À medida que a população envelhece será ainda mais difícil fazer essas reformas, porque a maioria dos eleitores não quererá sofrer com a mudança?
Sem dúvida. Esse é um grande problema neste momento. Por outro lado, as projeções demográficas a muito longo prazo são difíceis e questionáveis. Na Irlanda, estamos a prever que passaremos de cinco trabalhadores por cada pensionista para dois ou um dentro de 30 anos. É questionável que seja possível ter uma economia funcional com esse rácio. Teremos de garantir que temos mais pessoas em idade ativa, seja encorajando a imigração ou através de outras medidas. Ou talvez os avanços tecnológicos venham a permitir que a economia funcione com menos trabalhadores.
Temos a tendência de olhar para as pensões como um tema isolado, mas não podemos. Se tivermos uma população mais envelhecida e uma população jovem mais pequena, as despesas com educação serão muito menores.
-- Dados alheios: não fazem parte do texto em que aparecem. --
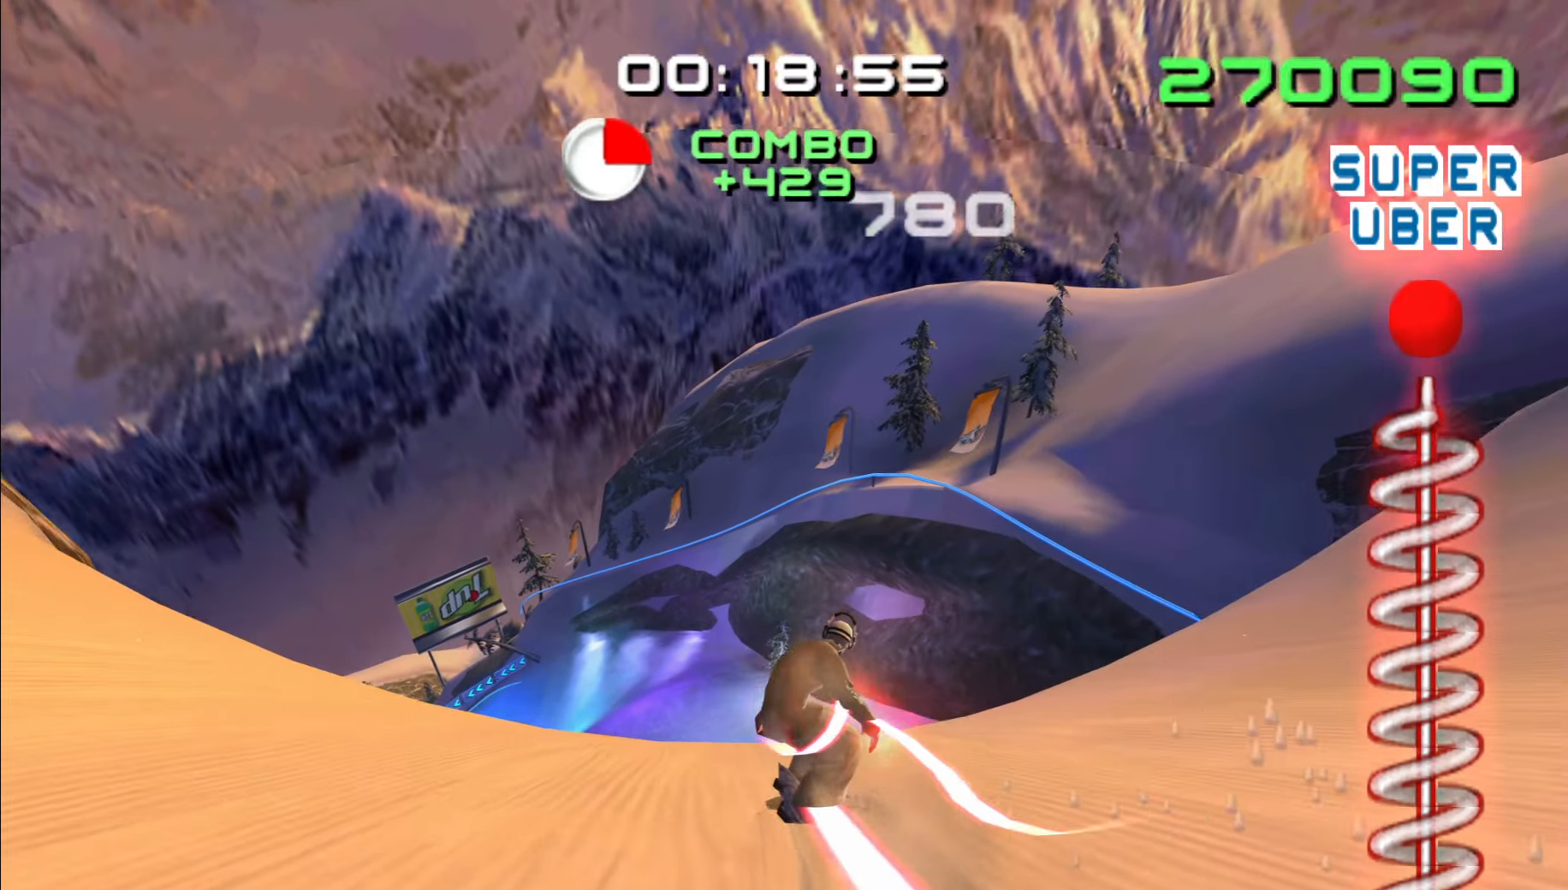
Gameplay with a controller (Nintendo layout); each line is a JSON object with the inputs held at the frame after it (dt_ms = milliseconds from this image to that frame). "events" lists button and stick changes between this image and that frame as [ms after this image, input, new state], when the widget could be followed in between. Not read: B L2 L3 R2 R3.
{"dt_ms": 500, "buttons": [], "left_stick": "up-left", "right_stick": "center"}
É preciso olhar para a questão de forma holística.
O cenário poderá não ser assim tão mau.
É difícil antecipar, mas sim, pode não ser tão mau e as pessoas podem encontrar outras formas. Também está a tornar-se cada vez mais comum as pessoas continuarem a trabalhar após a reforma ou terem trabalhos em regime de part-time. Também podem ter outras poupanças. Não têm forçosamente de depender apenas da pensão.
Acho que é muito importante levar as pessoas a pouparem o mais cedo possível, assim que começam a trabalhar.
Há muitas dinâmicas, mas ainda assim é preciso agir desde já.
Há imensas dinâmicas que são difíceis de prever, mas ao mesmo tempo não podemos usar isso como uma desculpa para não fazer nada. É preciso ter um plano para o futuro.
E considera que a Europa está a fazer corretamente esse planeamento?
Acho que há consciência de que deveriam estar a fazê-lo, mas também a consciência de quão difícil é fazê-lo.
A tendência será, de qualquer forma, para as taxas de substituição do último salário serem mais baixas.
É provável, em particular nos países onde as taxas de substituição são muito elevadas neste momento. Sobretudo se forem pensões do Estado, torna-se mais difícil de sustentar.
O que seria um sistema de pensões ideal?
O mais importante é ter um bom equilíbrio entre um sistema público, com um nível adequado de pensões e que seja sustentável, com um sistema privado. Além disso, acho que é muito importante levar as pessoas a pouparem o mais cedo possível, assim que começam a trabalhar.